Three-month copper on the London Metal Exchange (LME) rose 0.3% to $8,979 a tonne, after touching $8,890, its weakest since Aug. 12.
Buying by industrial users helped push up prices on the LME, but US Comex copper futures fell 0.7% to $4.02/lb.
The metal joined oil and stock markets sliding following weak U.S. factory data on Wednesday and recent dismal data from top metals consumer China.
“The market mood is definitely challenged,” said Ole Hansen, head of commodity strategy at Saxo Bank in Copenhagen. “Risk sentiment has been affected by renewed weakness in equity markets, but the economic growth outlook is also not very encouraging and that is impacting the demand outlook for metals.”

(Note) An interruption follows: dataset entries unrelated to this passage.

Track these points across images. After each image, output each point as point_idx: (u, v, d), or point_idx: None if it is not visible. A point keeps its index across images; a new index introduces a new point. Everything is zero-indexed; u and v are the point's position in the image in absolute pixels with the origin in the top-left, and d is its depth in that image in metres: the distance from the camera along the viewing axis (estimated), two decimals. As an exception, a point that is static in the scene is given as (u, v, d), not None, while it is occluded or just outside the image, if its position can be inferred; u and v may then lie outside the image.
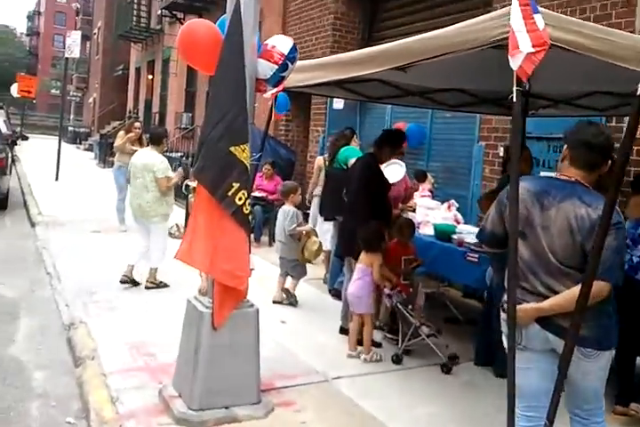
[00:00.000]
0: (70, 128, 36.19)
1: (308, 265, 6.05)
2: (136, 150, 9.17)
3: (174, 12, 16.71)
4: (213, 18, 15.58)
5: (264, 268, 6.67)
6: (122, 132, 9.36)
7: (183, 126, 16.93)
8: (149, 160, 6.06)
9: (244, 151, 3.40)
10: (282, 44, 3.61)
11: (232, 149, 3.37)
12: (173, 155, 15.14)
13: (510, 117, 4.46)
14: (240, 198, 3.38)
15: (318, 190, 7.08)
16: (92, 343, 4.43)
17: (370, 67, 3.27)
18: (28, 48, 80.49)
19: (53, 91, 69.16)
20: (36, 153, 21.50)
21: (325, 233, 6.50)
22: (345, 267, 5.10)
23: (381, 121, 8.72)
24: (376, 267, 4.51)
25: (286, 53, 3.57)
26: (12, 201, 11.04)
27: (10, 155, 10.89)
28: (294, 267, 5.92)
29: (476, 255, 4.62)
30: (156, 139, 6.21)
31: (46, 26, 73.34)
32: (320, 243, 5.87)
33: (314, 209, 7.35)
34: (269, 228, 8.84)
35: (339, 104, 9.86)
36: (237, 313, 3.52)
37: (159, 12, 19.22)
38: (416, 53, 2.93)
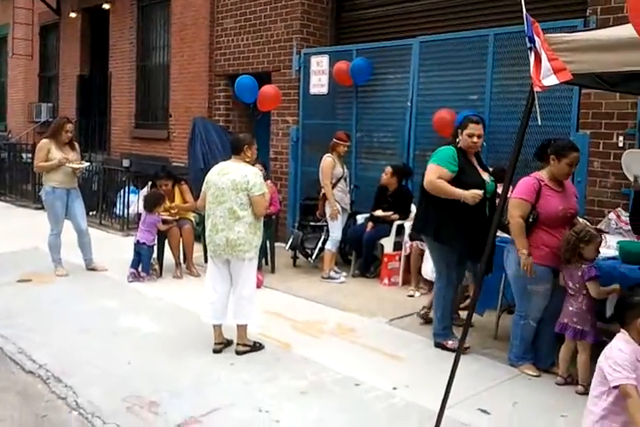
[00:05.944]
0: None
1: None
2: (76, 164, 6.29)
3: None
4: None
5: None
6: (45, 140, 6.33)
7: (42, 120, 13.63)
8: (241, 175, 4.13)
9: None
10: None
11: None
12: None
13: None
14: None
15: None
16: None
17: None
18: None
19: None
20: None
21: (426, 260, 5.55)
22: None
23: (400, 111, 7.07)
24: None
25: None
26: None
27: None
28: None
29: None
30: (237, 147, 4.29)
31: None
32: None
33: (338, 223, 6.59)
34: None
35: (321, 88, 8.10)
36: None
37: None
38: None
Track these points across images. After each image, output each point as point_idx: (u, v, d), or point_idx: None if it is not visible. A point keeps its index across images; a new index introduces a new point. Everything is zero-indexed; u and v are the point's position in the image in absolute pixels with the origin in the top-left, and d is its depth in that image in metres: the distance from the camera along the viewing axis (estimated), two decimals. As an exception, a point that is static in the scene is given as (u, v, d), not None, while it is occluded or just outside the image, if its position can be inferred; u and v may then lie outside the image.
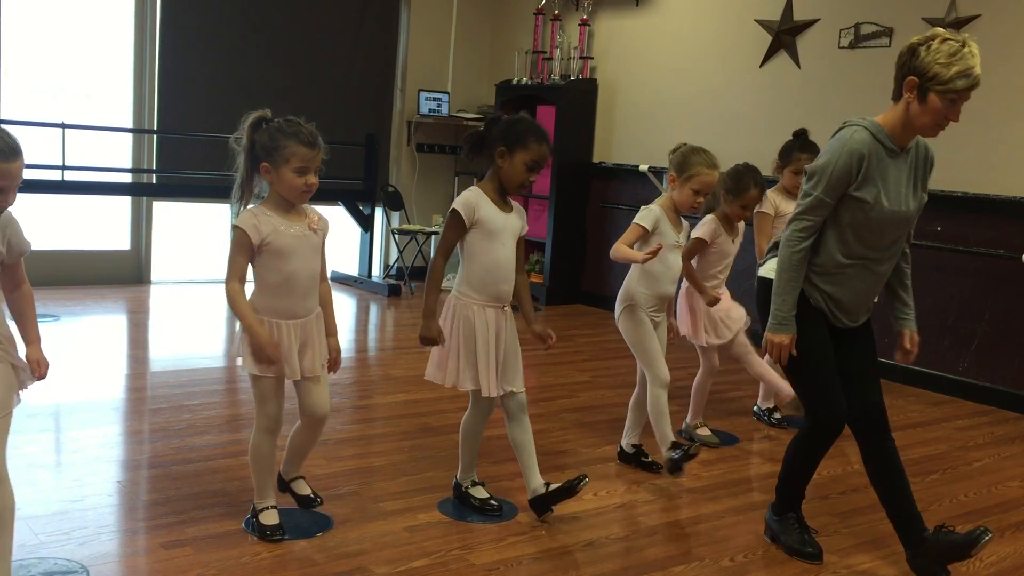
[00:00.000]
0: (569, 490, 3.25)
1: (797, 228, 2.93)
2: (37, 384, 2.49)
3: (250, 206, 2.89)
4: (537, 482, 3.28)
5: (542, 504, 3.28)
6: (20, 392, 2.43)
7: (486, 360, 3.14)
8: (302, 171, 2.82)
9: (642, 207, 3.73)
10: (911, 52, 2.78)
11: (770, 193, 4.45)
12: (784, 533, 3.18)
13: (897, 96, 2.85)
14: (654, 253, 3.50)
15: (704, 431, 4.29)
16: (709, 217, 4.17)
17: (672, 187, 3.67)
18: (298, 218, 2.90)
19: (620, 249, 3.63)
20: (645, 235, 3.66)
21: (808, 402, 3.07)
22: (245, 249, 2.83)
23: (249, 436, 3.01)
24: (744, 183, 4.08)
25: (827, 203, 2.89)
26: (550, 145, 3.15)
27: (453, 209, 3.10)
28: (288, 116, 2.87)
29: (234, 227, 2.85)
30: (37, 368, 2.48)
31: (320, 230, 2.95)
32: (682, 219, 3.77)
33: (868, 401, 3.03)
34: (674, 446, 3.66)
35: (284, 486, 3.18)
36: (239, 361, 2.91)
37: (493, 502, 3.31)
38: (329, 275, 3.31)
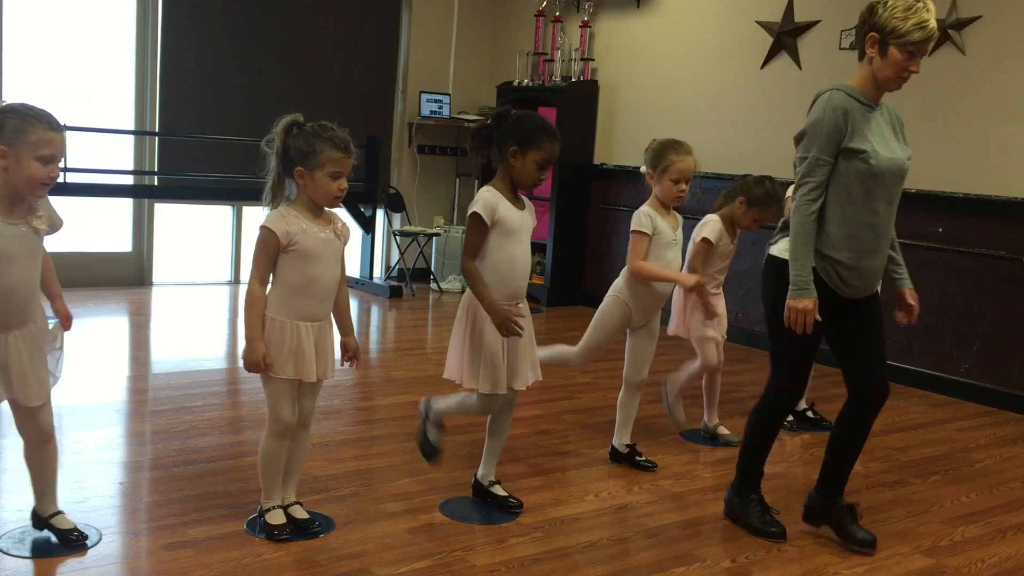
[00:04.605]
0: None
1: (803, 192, 3.00)
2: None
3: (279, 208, 2.90)
4: (488, 470, 3.39)
5: (480, 491, 3.37)
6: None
7: (496, 358, 3.13)
8: (336, 175, 2.85)
9: (634, 214, 3.74)
10: (870, 11, 2.95)
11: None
12: (747, 515, 3.29)
13: (861, 55, 3.02)
14: (696, 287, 3.74)
15: (724, 430, 4.29)
16: (714, 217, 4.12)
17: (652, 183, 3.71)
18: (325, 223, 2.93)
19: (645, 269, 3.69)
20: (649, 240, 3.69)
21: (778, 372, 3.19)
22: (271, 250, 2.86)
23: (250, 437, 3.03)
24: (768, 201, 4.06)
25: (824, 160, 2.97)
26: (560, 141, 3.15)
27: (474, 212, 3.08)
28: (322, 121, 2.88)
29: (262, 228, 2.86)
30: (65, 321, 2.81)
31: (343, 236, 2.98)
32: (674, 212, 3.81)
33: (874, 380, 3.12)
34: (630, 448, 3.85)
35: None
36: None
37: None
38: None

Concerns about China's economy grew on Wednesday as data showed growth in services sector activity slowed in August following earlier dismal numbers from the manufacturing and property sectors.

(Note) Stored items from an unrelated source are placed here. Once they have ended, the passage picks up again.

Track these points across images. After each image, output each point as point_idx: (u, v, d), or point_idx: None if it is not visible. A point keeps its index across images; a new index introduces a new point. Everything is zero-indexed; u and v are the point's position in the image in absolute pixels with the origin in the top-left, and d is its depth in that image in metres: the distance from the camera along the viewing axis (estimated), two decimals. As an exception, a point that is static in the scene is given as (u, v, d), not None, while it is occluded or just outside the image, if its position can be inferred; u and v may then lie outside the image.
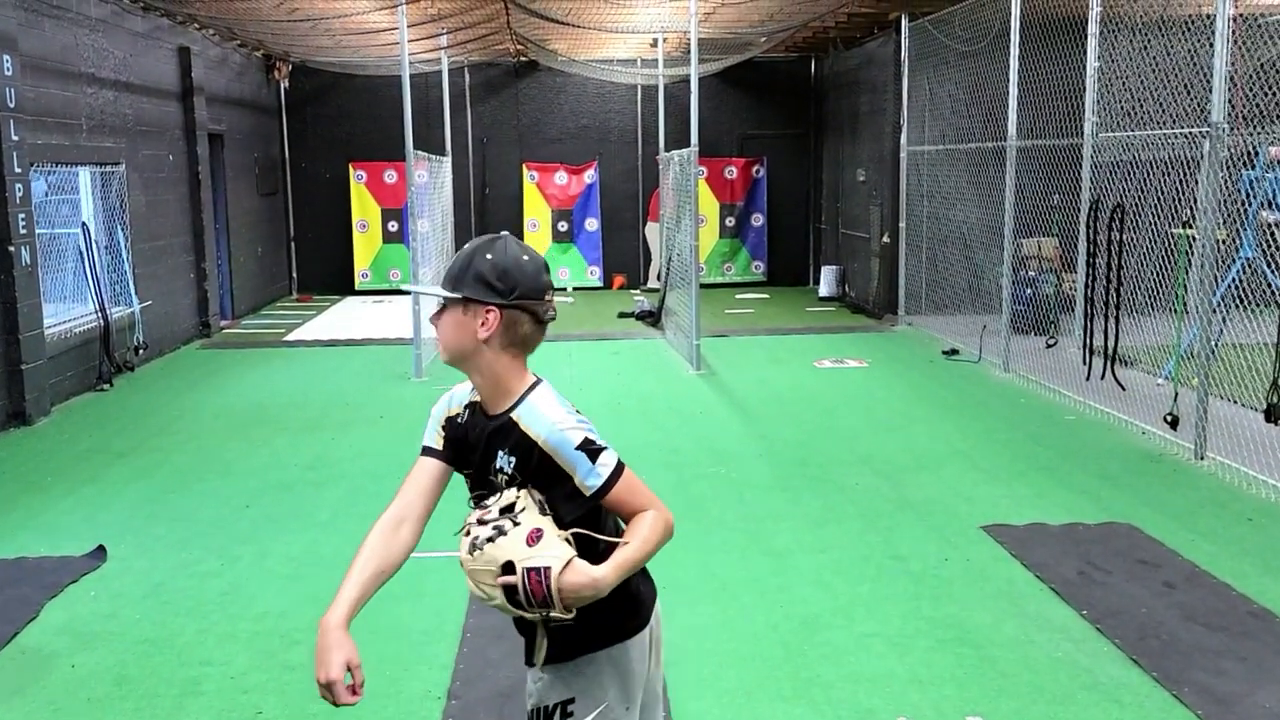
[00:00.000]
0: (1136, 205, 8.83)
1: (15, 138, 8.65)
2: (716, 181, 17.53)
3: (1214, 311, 7.28)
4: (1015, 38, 10.02)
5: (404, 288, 2.47)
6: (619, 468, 2.26)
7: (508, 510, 2.20)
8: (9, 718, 4.11)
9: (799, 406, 9.12)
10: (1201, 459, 7.11)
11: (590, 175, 17.55)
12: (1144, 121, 8.81)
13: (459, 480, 2.49)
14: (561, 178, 17.50)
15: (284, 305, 16.17)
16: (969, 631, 4.68)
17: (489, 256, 2.30)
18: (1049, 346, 10.49)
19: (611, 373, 10.78)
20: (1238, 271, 8.16)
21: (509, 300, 2.29)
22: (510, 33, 14.12)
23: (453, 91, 15.94)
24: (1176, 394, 7.78)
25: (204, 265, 13.01)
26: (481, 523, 2.21)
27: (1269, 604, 4.91)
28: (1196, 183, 7.42)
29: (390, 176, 16.67)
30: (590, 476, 2.22)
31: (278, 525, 6.24)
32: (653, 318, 13.80)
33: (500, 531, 2.16)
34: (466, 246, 2.36)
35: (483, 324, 2.28)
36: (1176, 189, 8.24)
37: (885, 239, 13.95)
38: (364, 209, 17.08)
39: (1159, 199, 8.46)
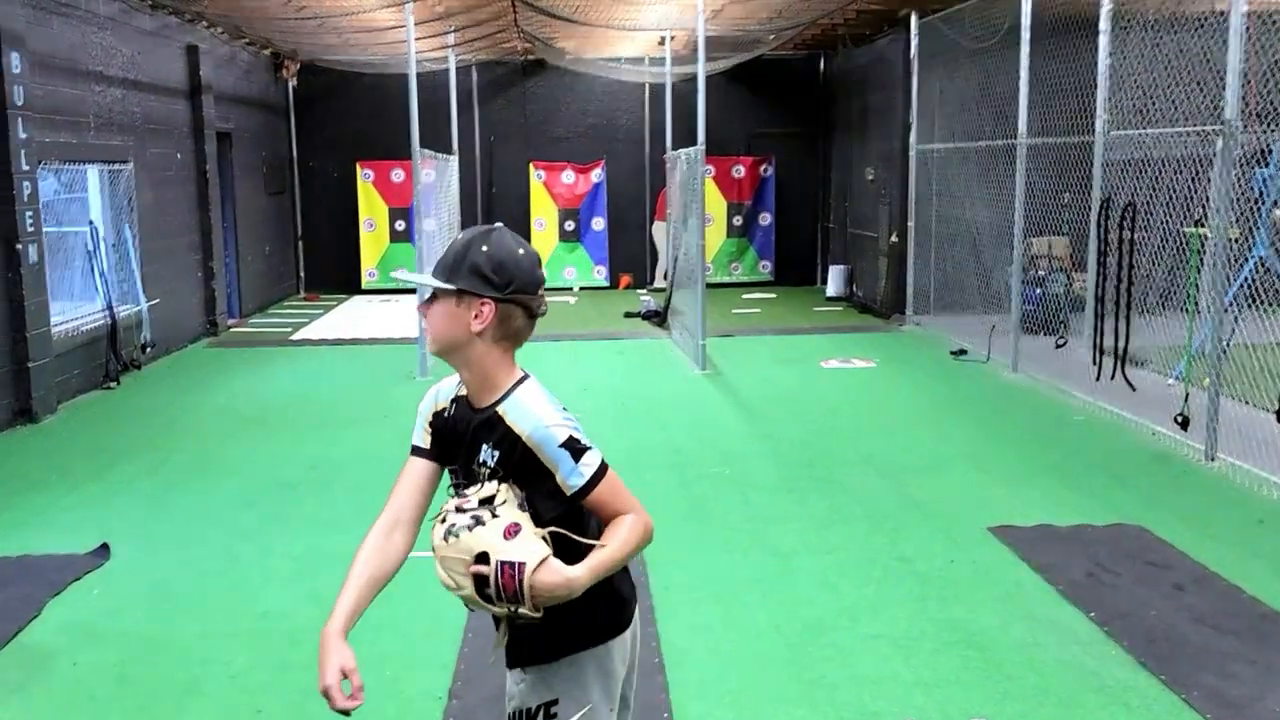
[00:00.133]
0: (1148, 204, 8.77)
1: (23, 135, 8.65)
2: (724, 180, 17.48)
3: (1226, 311, 7.22)
4: (1026, 35, 9.97)
5: (396, 275, 2.44)
6: (602, 469, 2.23)
7: (487, 502, 2.17)
8: (10, 716, 4.09)
9: (805, 407, 9.07)
10: (1212, 460, 7.05)
11: (597, 174, 17.51)
12: (1156, 119, 8.75)
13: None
14: (569, 177, 17.47)
15: (291, 304, 16.17)
16: (975, 634, 4.63)
17: (484, 249, 2.27)
18: (1058, 346, 10.43)
19: (616, 373, 10.75)
20: (1250, 271, 8.08)
21: (504, 294, 2.26)
22: (518, 31, 14.10)
23: (460, 90, 15.92)
24: (1187, 394, 7.72)
25: (211, 264, 13.01)
26: (460, 510, 2.18)
27: None
28: (1209, 181, 7.36)
29: (397, 175, 16.65)
30: (572, 476, 2.19)
31: (280, 524, 6.22)
32: (659, 317, 13.77)
33: (478, 521, 2.13)
34: (461, 236, 2.33)
35: (477, 316, 2.25)
36: (1189, 187, 8.18)
37: (894, 238, 13.89)
38: (371, 208, 17.07)
39: (1171, 197, 8.39)
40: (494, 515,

The most-traded October copper contract on the Shanghai Futures Exchange (SHFE) fell 2.4% to 71,700 yuan ($10,081) a tonne, its lowest since Aug. 13.
Analysts at Guangzhou Futures see 70,000 yuan/tonne as support for Shanghai copper.
Analysts say broad interest rate cuts by the Federal Reserve in September and the rest of this year could stabilize markets.
“The real question now is whether this weakness is persistent or will be contained by upcoming rate cuts,” Hansen said.
LME aluminium fell 0.6% to $2,393.50 a tonne, nickel fell 1.4% to $16,225, zinc fell 1.6% to $2,800.50, lead fell 1.3% to $2,022.50 and tin fell 1% to $30,435.